Northern Noir is a sell out at the Lemon Tree Theatre, on the second day of Aberdeen’s crime fiction festival, Granite Noir. Host, Jacky Collins, relaxed manner sets the tone, as she introduces local author Jan Simpson. Simpson, a creative writing student at Aberdeen University studying towards a PHD, reads in Doric from Day Trip, an atmospheric short piece that is both poignant and unsettling before Collins sets the question that requires answering from tonight’s panel: What is it about the north that makes it the perfect setting for fictional murder?
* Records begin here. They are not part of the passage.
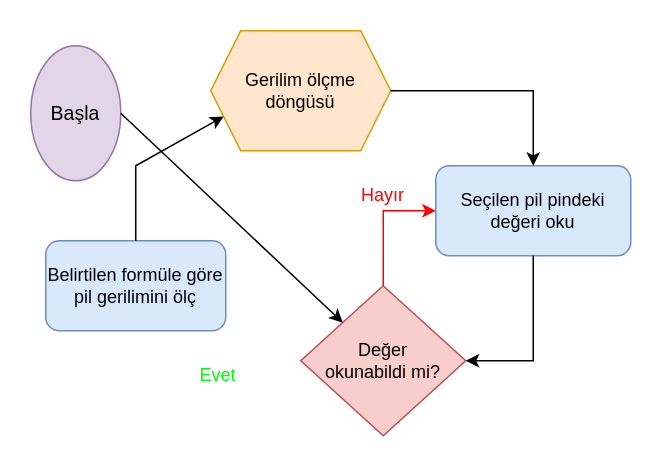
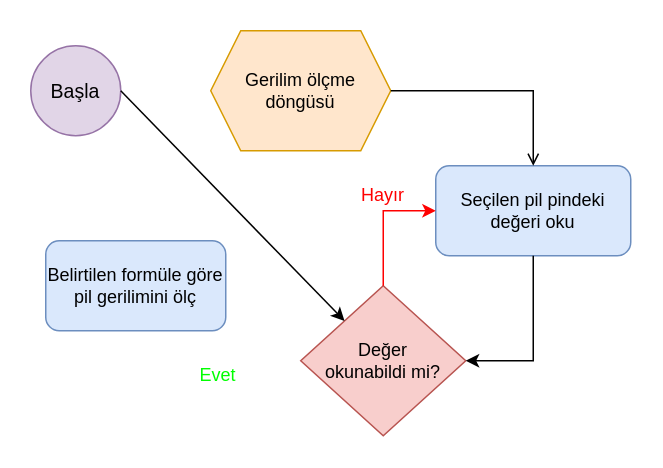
  <mxCell id="0" />
  <mxCell id="1" parent="0" />
- <mxCell id="2" value="&lt;font style=&quot;font-size: 13px&quot;&gt;Başla&lt;/font&gt;" style="ellipse;whiteSpace=wrap;html=1;aspect=fixed;fillColor=#e1d5e7;strokeColor=#9673a6;" vertex="1" parent="1"><mxGeometry x="20" y="30" width="60" height="90" as="geometry" /></mxCell>
+ <mxCell id="2" value="&lt;font style=&quot;font-size: 13px&quot;&gt;Başla&lt;/font&gt;" style="ellipse;whiteSpace=wrap;html=1;aspect=fixed;fillColor=#e1d5e7;strokeColor=#9673a6;" vertex="1" parent="1"><mxGeometry x="20" y="30" width="60" height="60" as="geometry" /></mxCell>
  <mxCell id="3" value="Seçilen pil pindeki değeri oku" style="rounded=1;whiteSpace=wrap;html=1;fillColor=#dae8fc;strokeColor=#6c8ebf;" vertex="1" parent="1"><mxGeometry x="290" y="110" width="130" height="60" as="geometry" /></mxCell>
  <mxCell id="4" value="Gerilim ölçme döngüsü" style="shape=hexagon;perimeter=hexagonPerimeter2;whiteSpace=wrap;html=1;fixedSize=1;fillColor=#ffe6cc;strokeColor=#d79b00;" vertex="1" parent="1"><mxGeometry x="140" y="20" width="120" height="80" as="geometry" /></mxCell>
  <mxCell id="5" value="Değer&lt;br&gt;okunabildi mi?" style="rhombus;whiteSpace=wrap;html=1;fillColor=#f8cecc;strokeColor=#b85450;" vertex="1" parent="1"><mxGeometry x="200" y="190" width="110" height="100" as="geometry" /></mxCell>
  <mxCell id="6" value="Belirtilen formüle göre pil gerilimini ölç" style="rounded=1;whiteSpace=wrap;html=1;fillColor=#dae8fc;strokeColor=#6c8ebf;" vertex="1" parent="1"><mxGeometry x="30" y="160" width="120" height="60" as="geometry" /></mxCell>
  <mxCell id="7" value="" style="endArrow=classic;html=1;exitX=1;exitY=0.5;exitDx=0;exitDy=0;" edge="1" parent="1" source="2" target="5"><mxGeometry width="50" height="50" relative="1" as="geometry"><mxPoint x="350" y="180" as="sourcePoint" /><mxPoint x="400" y="130" as="targetPoint" /></mxGeometry></mxCell>
- <mxCell id="8" value="" style="endArrow=classic;html=1;exitX=1;exitY=0.5;exitDx=0;exitDy=0;entryX=0.5;entryY=0;entryDx=0;entryDy=0;rounded=0;" edge="1" parent="1" source="4" target="3"><mxGeometry width="50" height="50" relative="1" as="geometry"><mxPoint x="350" y="180" as="sourcePoint" /><mxPoint x="400" y="130" as="targetPoint" /><Array as="points"><mxPoint x="355" y="60" /></Array></mxGeometry></mxCell>
+ <mxCell id="8" value="" style="endArrow=open;html=1;exitX=1;exitY=0.5;exitDx=0;exitDy=0;entryX=0.5;entryY=0;entryDx=0;entryDy=0;rounded=0;" edge="1" parent="1" source="4" target="3"><mxGeometry width="50" height="50" relative="1" as="geometry"><mxPoint x="350" y="180" as="sourcePoint" /><mxPoint x="400" y="130" as="targetPoint" /><Array as="points"><mxPoint x="355" y="60" /></Array></mxGeometry></mxCell>
  <mxCell id="9" value="" style="endArrow=classic;html=1;exitX=0.5;exitY=1;exitDx=0;exitDy=0;entryX=1;entryY=0.5;entryDx=0;entryDy=0;rounded=0;" edge="1" parent="1" source="3" target="5"><mxGeometry width="50" height="50" relative="1" as="geometry"><mxPoint x="350" y="180" as="sourcePoint" /><mxPoint x="400" y="130" as="targetPoint" /><Array as="points"><mxPoint x="355" y="240" /></Array></mxGeometry></mxCell>
  <mxCell id="10" value="" style="endArrow=classic;html=1;exitX=0.5;exitY=0;exitDx=0;exitDy=0;entryX=0;entryY=0.5;entryDx=0;entryDy=0;rounded=0;strokeColor=#FF0000;" edge="1" parent="1" source="5" target="3"><mxGeometry width="50" height="50" relative="1" as="geometry"><mxPoint x="350" y="180" as="sourcePoint" /><mxPoint x="400" y="130" as="targetPoint" /><Array as="points"><mxPoint x="255" y="140" /></Array></mxGeometry></mxCell>
  <mxCell id="11" value="&lt;font color=&quot;#ff0000&quot;&gt;Hayır&lt;/font&gt;" style="text;html=1;strokeColor=none;fillColor=none;align=center;verticalAlign=middle;whiteSpace=wrap;rounded=0;" vertex="1" parent="1"><mxGeometry x="235" y="120" width="40" height="20" as="geometry" /></mxCell>
  <mxCell id="12" value="&lt;font color=&quot;#00ff00&quot;&gt;Evet&lt;/font&gt;" style="text;html=1;strokeColor=none;fillColor=none;align=center;verticalAlign=middle;whiteSpace=wrap;rounded=0;" vertex="1" parent="1"><mxGeometry x="120" y="240" width="50" height="20" as="geometry" /></mxCell>
- <mxCell id="13" value="" style="endArrow=classic;html=1;exitX=0.5;exitY=0;exitDx=0;exitDy=0;entryX=0;entryY=0.75;entryDx=0;entryDy=0;rounded=0;" edge="1" parent="1" source="6" target="4"><mxGeometry width="50" height="50" relative="1" as="geometry"><mxPoint x="350" y="180" as="sourcePoint" /><mxPoint x="400" y="130" as="targetPoint" /><Array as="points"><mxPoint x="90" y="110" /></Array></mxGeometry></mxCell>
First up is Claire MacLeary, no stranger to Granite Noir, as she launched her debut novel, Cross Purpose, in Aberdeen three years ago. Longlisted for the 2017 McIlvanney prize, all three in her Harcus and Laird series have been set in or around the city. Her latest release, Runaway, tackles the gritty subjects of homelessness and women’s refuges. MacLeary explains how she felt Aberdeen was under-represented in fiction, and yet has everything required for the crime genre – a cathedral, a university, the docks, affluent suburbs, deprived estates and an agricultural hinterland. She wants to show there is more to Aberdeen than oil. An entertaining panellist, MacLeary confesses to injecting humour into her writing, to balance the darkness.

Meanwhile, Lucy Foley, author of bestselling sweeping historical fiction, including The Invitation and Last Letter from Istanbul, explains why she was drawn to write; a modern murder mystery, written in the style of Agatha Christie, set in a remote lodge in the Scottish Highlands. Foley confesses to always having been drawn to the north and to the wild, remote spaces that are extremely beautiful, yet teeming with danger. It was whilst holidaying in a hunting lodge that she was warned that in the event of heavy snowfall she might be blocked in. And so the perfect setting for a fictional murder mystery was born. Think of the claustrophobic nature of a family Christmas, she jokes. With a second crime novel already written and a TV series of The Hunting Party in the works, Foley has quickly become a master of the genre. Fans of her historical fiction also have something to cheer, as a novel set in Russia is due out later this year.

Both authors read enticing extracts from their novels, confirming that a northern setting is a winner with both authors and readers alike.